Data to use START
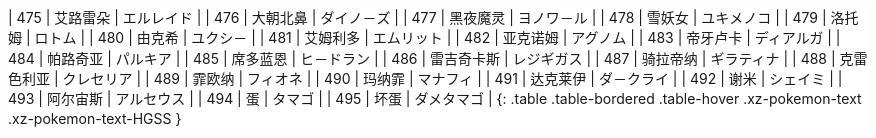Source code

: | 475 | 艾路雷朵 | エルレイド |
| 476 | 大朝北鼻 | ダイノ－ズ |
| 477 | 黑夜魔灵 | ヨノワ－ル |
| 478 | 雪妖女 | ユキメノコ |
| 479 | 洛托姆 | ロトム |
| 480 | 由克希 | ユクシ－ |
| 481 | 艾姆利多 | エムリット |
| 482 | 亚克诺姆 | アグノム |
| 483 | 帝牙卢卡 | ディアルガ |
| 484 | 帕路奇亚 | パルキア |
| 485 | 席多蓝恩 | ヒ－ドラン |
| 486 | 雷吉奇卡斯 | レジギガス |
| 487 | 骑拉帝纳 | ギラティナ |
| 488 | 克雷色利亚 | クレセリア |
| 489 | 霏欧纳 | フィオネ |
| 490 | 玛纳霏 | マナフィ |
| 491 | 达克莱伊 | ダ－クライ |
| 492 | 谢米 | シェイミ |
| 493 | 阿尔宙斯 | アルセウス |
| 494 | 蛋 | タマゴ |
| 495 | 坏蛋 | ダメタマゴ |
{: .table .table-bordered .table-hover .xz-pokemon-text .xz-pokemon-text-HGSS }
Data to use END
* _Required action_: Please copy the source code from every row above line for line, leaving out the pictures.

* _Answer_:
Source code

: | 475 | 艾路雷朵 | エルレイド |
| 476 | 大朝北鼻 | ダイノ－ズ |
| 477 | 黑夜魔灵 | ヨノワ－ル |
| 478 | 雪妖女 | ユキメノコ |
| 479 | 洛托姆 | ロトム |
| 480 | 由克希 | ユクシ－ |
| 481 | 艾姆利多 | エムリット |
| 482 | 亚克诺姆 | アグノム |
| 483 | 帝牙卢卡 | ディアルガ |
| 484 | 帕路奇亚 | パルキア |
| 485 | 席多蓝恩 | ヒ－ドラン |
| 486 | 雷吉奇卡斯 | レジギガス |
| 487 | 骑拉帝纳 | ギラティナ |
| 488 | 克雷色利亚 | クレセリア |
| 489 | 霏欧纳 | フィオネ |
| 490 | 玛纳霏 | マナフィ |
| 491 | 达克莱伊 | ダ－クライ |
| 492 | 谢米 | シェイミ |
| 493 | 阿尔宙斯 | アルセウス |
| 494 | 蛋 | タマゴ |
| 495 | 坏蛋 | ダメタマゴ |
{: .table .table-bordered .table-hover .xz-pokemon-text .xz-pokemon-text-HGSS }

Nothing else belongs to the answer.